§ To-do item: Copy out the lines from the one with "# Apartment Tenant" up to and including the one with "## Getting Started", reproducing them verbatim.
*** Opening of Dataset records ***
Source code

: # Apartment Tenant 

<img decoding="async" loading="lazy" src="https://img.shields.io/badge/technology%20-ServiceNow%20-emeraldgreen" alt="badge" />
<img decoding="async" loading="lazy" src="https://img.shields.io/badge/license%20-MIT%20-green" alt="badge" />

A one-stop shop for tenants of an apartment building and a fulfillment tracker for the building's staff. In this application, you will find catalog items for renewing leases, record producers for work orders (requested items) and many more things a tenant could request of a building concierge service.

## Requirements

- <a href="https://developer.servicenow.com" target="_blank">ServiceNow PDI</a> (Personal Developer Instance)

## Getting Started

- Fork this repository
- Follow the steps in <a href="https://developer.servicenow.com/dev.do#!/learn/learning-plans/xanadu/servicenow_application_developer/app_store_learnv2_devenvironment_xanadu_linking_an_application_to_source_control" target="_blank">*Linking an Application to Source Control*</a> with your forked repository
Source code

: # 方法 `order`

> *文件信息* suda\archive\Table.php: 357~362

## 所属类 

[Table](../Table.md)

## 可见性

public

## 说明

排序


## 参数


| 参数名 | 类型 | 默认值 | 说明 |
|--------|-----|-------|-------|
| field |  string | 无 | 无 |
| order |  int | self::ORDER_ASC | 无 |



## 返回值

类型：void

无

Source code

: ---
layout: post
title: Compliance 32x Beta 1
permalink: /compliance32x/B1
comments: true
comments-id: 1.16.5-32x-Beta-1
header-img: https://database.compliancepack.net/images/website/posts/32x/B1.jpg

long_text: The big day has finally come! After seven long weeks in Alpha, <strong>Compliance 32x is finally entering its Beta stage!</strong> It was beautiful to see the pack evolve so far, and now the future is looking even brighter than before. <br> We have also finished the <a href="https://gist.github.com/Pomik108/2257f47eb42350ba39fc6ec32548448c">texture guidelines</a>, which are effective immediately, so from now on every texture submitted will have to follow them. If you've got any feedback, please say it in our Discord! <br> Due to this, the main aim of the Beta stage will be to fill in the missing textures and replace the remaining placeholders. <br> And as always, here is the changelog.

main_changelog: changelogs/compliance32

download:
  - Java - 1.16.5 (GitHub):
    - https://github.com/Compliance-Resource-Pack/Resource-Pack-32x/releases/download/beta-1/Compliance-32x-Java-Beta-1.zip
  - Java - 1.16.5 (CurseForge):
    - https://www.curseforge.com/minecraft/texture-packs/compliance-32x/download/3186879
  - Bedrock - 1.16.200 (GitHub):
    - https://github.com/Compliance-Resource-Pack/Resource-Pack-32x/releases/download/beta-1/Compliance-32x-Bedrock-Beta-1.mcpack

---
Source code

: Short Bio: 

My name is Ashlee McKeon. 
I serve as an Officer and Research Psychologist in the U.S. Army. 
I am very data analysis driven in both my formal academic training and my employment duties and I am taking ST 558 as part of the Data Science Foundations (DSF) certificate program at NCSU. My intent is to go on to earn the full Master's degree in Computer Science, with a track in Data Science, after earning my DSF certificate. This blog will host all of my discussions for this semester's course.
*** Close of Dataset records ***
§ Solution:
: # Apartment Tenant 

<img decoding="async" loading="lazy" src="https://img.shields.io/badge/technology%20-ServiceNow%20-emeraldgreen" alt="badge" />
<img decoding="async" loading="lazy" src="https://img.shields.io/badge/license%20-MIT%20-green" alt="badge" />

A one-stop shop for tenants of an apartment building and a fulfillment tracker for the building's staff. In this application, you will find catalog items for renewing leases, record producers for work orders (requested items) and many more things a tenant could request of a building concierge service.

## Requirements

- <a href="https://developer.servicenow.com" target="_blank">ServiceNow PDI</a> (Personal Developer Instance)

## Getting Started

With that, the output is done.